Gall midge on any plant wherever it is from!

If I grow a southern plant ......that has rust , and it somehow infects my other plants , now I have a real problem right?. You say it cannot survive the temps where I am . Are the powers that be 100 % certain this is the case?

If your daylily leaves die completely back in winter rust cannot survive unless you also grow Patrinia. If it was going to survive in your area it surely would have by now since so many people bring in plants from the USA and have been doing for the seventeen plus years the fungus has been in North America.

As for gall midge how likely is it to come to my garden if I ordered plants from Northern Ontario , Or Nova Scotia ( which I have in the past for many years) Or BC which I also have done but not as often.

Impossible to say. It is more widespread in BC than it is in northern Ontario and Nova Scotia, where it is currently only in a handful of gardens as far as we know. But it can fly so it will eventually spread unless there is not a continuum of daylilies to act as a conduit (e.g. the "ditch lily"). It could actually be in other places in North America, since not everyone is going to report having it.

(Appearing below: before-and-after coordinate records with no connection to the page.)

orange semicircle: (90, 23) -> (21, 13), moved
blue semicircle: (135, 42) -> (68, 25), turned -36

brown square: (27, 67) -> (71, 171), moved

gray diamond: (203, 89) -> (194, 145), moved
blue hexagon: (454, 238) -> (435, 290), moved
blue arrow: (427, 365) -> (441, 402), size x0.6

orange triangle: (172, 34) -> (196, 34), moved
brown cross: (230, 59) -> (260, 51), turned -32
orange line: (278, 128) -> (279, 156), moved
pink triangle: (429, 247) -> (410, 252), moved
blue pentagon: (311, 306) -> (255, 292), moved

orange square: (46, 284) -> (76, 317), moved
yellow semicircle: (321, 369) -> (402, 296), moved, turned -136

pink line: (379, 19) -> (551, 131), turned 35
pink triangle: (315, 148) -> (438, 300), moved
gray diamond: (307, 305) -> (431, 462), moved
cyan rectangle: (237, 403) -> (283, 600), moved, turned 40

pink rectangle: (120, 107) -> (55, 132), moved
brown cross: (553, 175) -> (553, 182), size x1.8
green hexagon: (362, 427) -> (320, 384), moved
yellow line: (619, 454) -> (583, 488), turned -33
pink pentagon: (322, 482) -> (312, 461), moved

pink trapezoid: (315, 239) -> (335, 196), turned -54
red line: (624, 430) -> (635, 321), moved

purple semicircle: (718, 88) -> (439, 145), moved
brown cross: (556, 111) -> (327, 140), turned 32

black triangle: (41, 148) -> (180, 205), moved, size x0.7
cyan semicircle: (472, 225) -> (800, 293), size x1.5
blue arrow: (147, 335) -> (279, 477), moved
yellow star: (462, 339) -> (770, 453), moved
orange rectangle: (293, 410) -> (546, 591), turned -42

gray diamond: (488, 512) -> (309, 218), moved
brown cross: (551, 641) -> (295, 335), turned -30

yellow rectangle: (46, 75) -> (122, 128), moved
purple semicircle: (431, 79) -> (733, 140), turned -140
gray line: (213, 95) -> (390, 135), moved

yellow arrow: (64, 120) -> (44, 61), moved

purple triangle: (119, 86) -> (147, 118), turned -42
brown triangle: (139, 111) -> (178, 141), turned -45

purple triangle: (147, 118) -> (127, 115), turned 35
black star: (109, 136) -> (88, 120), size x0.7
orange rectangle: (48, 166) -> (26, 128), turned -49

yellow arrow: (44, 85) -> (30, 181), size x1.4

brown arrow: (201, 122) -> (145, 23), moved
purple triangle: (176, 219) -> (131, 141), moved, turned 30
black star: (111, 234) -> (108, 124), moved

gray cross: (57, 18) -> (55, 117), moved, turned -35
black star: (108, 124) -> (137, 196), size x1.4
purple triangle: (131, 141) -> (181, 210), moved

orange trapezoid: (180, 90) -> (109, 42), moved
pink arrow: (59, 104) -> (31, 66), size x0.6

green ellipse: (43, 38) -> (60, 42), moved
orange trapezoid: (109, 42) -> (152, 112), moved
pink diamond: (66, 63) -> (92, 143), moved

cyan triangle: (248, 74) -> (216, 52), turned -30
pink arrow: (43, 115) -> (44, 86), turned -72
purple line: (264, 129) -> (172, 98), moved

This gall midge thing is only one more and the latest thing to dispell the " easiest carefree perennial to grow " myth attached to daylilies.

The gall midge is much more of a concern in cold winter climates than daylily rust. Daylily growers far south of you in the USA don't have rust overwinter. Since the midge is in northern Ontario and Nova Scotia we know it can tolerate cold winters.

Popularity is a potential problem with any plant (if you grew 3,000 of some other plant, and many other people did also and shipped them around to each other as much as we do daylilies, there would be problems). We not only share the plants but any problems they may have in that garden. Then we grow a monoculture of that plant making it easy for any pest to proliferate. The ease of growing daylilies, and of shipping them, are part of the problem.

If some persons hadn't imported daylily rust, the daylily leafminer, and the gall midge from overseas without their getting intercepted by the plant protection authorities, we wouldn't have these three relatively new problems. All three arrived since the year 2000.